Starting with the first line of the listing, quote each line exactly until and including the one with "left eye: (51, 55)", leaving pictures out.
** TASK INPUT follows **
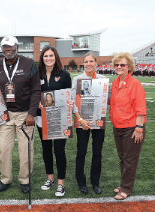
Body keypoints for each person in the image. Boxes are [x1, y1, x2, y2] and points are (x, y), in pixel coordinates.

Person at [0, 36, 41, 193]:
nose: (8, 49)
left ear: (17, 47)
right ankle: (5, 179)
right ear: (1, 49)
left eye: (10, 46)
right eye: (4, 46)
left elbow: (36, 90)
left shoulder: (29, 64)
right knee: (4, 149)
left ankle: (25, 179)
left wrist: (32, 113)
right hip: (4, 115)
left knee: (25, 149)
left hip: (24, 114)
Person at [110, 52, 147, 200]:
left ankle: (126, 188)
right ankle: (124, 183)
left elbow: (141, 109)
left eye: (122, 65)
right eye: (117, 64)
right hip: (118, 126)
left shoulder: (135, 84)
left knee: (130, 160)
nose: (119, 67)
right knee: (123, 158)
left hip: (132, 127)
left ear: (129, 67)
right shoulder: (115, 82)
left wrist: (139, 129)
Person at [36, 46, 71, 197]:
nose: (48, 58)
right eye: (45, 56)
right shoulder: (36, 74)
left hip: (60, 118)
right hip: (41, 117)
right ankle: (50, 178)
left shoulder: (64, 75)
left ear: (55, 57)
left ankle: (61, 183)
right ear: (42, 58)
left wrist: (69, 103)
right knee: (46, 150)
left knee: (59, 150)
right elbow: (33, 93)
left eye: (51, 55)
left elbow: (68, 94)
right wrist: (37, 101)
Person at [71, 52, 108, 195]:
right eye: (86, 62)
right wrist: (80, 119)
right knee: (81, 151)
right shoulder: (77, 79)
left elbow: (105, 100)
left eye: (91, 61)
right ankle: (81, 181)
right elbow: (73, 101)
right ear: (83, 63)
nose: (89, 64)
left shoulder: (103, 79)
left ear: (96, 63)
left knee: (97, 152)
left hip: (98, 120)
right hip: (83, 120)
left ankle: (95, 181)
** End of TASK INPUT **
> **SOLVED PROBLEM**
Body keypoints for each person in the image. Boxes are [x1, y1, x2, y2] and points are (x, y), in pixel coordinates.

Person at [0, 36, 41, 193]:
nose: (8, 49)
left ear: (17, 47)
right ankle: (5, 179)
right ear: (1, 49)
left eye: (10, 46)
right eye: (4, 46)
left elbow: (36, 90)
left shoulder: (29, 64)
right knee: (4, 149)
left ankle: (25, 179)
left wrist: (32, 113)
right hip: (4, 115)
left knee: (25, 149)
left hip: (24, 114)
Person at [110, 52, 147, 200]:
left ankle: (126, 188)
right ankle: (124, 183)
left elbow: (141, 109)
left eye: (122, 65)
right eye: (117, 64)
right hip: (118, 126)
left shoulder: (135, 84)
left knee: (130, 160)
nose: (119, 67)
right knee: (123, 158)
left hip: (132, 127)
left ear: (129, 67)
right shoulder: (115, 82)
left wrist: (139, 129)
Person at [36, 46, 71, 197]:
nose: (48, 58)
right eye: (45, 56)
right shoulder: (36, 74)
left hip: (60, 118)
right hip: (41, 117)
right ankle: (50, 178)
left shoulder: (64, 75)
left ear: (55, 57)
left ankle: (61, 183)
right ear: (42, 58)
left wrist: (69, 103)
right knee: (46, 150)
left knee: (59, 150)
right elbow: (33, 93)
left eye: (51, 55)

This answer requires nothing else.